:: Short exercise 1 ::
In the entries, change "common name" to "vernacular name" in the lines between the one holding "order: Grimmiales" and the end of the entries, inclusive. Give only those lines, with nothing else altered.

:: Text extract ::
EGU23-809
https://doi.org/10.5194/egusphere-egu23-809
EGU General Assembly 2023
© Author(s) 2023. This work is distributed under
the Creative Commons Attribution 4.0 License.

Meso-scale landscape changes reconstructed from fluvial and alluvial sedimentological archives around the roman town Chimtou (Medjerda Valley), North Tunisia

Julia Pagels1, Philipp von Rummel2, Moheddine Chaouali3, and Wiebke Bebermeier1
Julia Pagels et al.
  • 1Freie Universität Berlin, Institute of Geographical Sciences, Physical Geography, Berlin, Germany (julia.pagels@fu-berlin.de)
  • 2Deutsches Archäologisches Institut, Berlin, Germany
  • 3Institut National de Patrimoine, Tunis, Tunisia

The settlement of Chimtou located in the Medjerda valley is known for its marble quarry, where yellow marble was mined for the entire roman empire. During the Roman period Chimtou has been a major roman city but little is known about the changes during the transition to the Arab period. The interdisciplinary project ISLAMAFR aims to understand the cultural, economic and landscape transformations of the western Medjerda Valley from late antiquity to the early medieval period (600 to 1000 AD).

:: Data provided ::
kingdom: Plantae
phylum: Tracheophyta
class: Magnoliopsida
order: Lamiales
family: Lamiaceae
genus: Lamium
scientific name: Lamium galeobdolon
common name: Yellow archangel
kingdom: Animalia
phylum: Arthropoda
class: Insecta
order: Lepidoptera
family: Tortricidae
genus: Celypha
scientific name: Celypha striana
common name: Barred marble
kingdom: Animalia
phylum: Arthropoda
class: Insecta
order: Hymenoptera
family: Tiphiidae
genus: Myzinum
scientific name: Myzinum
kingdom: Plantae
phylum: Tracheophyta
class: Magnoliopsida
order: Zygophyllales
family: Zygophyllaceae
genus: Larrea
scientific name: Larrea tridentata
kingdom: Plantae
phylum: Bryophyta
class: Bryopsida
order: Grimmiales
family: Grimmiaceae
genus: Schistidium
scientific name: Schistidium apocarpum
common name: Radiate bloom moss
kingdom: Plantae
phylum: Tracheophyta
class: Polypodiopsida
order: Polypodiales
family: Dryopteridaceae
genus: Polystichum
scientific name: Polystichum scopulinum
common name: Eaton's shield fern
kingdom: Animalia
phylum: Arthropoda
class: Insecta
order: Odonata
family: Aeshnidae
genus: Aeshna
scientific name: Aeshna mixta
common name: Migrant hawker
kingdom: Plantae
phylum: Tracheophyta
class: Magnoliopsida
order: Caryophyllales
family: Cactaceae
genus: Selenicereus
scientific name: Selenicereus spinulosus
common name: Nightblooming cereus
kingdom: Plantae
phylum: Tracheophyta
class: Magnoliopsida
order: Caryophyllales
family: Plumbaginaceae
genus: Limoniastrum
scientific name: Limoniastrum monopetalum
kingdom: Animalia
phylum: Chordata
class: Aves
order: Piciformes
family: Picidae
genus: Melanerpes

:: Short exercise 2 ::
Put this sentence from the abstract on Chimtou into Spanish: "The settlement of Chimtou located in the Medjerda valley is known for its marble quarry, where yellow marble was mined for the entire roman empire."

:: Final answer 1 ::
order: Grimmiales
family: Grimmiaceae
genus: Schistidium
scientific name: Schistidium apocarpum
vernacular name: Radiate bloom moss
kingdom: Plantae
phylum: Tracheophyta
class: Polypodiopsida
order: Polypodiales
family: Dryopteridaceae
genus: Polystichum
scientific name: Polystichum scopulinum
vernacular name: Eaton's shield fern
kingdom: Animalia
phylum: Arthropoda
class: Insecta
order: Odonata
family: Aeshnidae
genus: Aeshna
scientific name: Aeshna mixta
vernacular name: Migrant hawker
kingdom: Plantae
phylum: Tracheophyta
class: Magnoliopsida
order: Caryophyllales
family: Cactaceae
genus: Selenicereus
scientific name: Selenicereus spinulosus
vernacular name: Nightblooming cereus
kingdom: Plantae
phylum: Tracheophyta
class: Magnoliopsida
order: Caryophyllales
family: Plumbaginaceae
genus: Limoniastrum
scientific name: Limoniastrum monopetalum
kingdom: Animalia
phylum: Chordata
class: Aves
order: Piciformes
family: Picidae
genus: Melanerpes

:: Final answer 2 ::
El asentamiento de Chimtou, situado en el valle del Medjerda, es conocido por su cantera de mármol, donde se extraía mármol amarillo para todo el Imperio romano.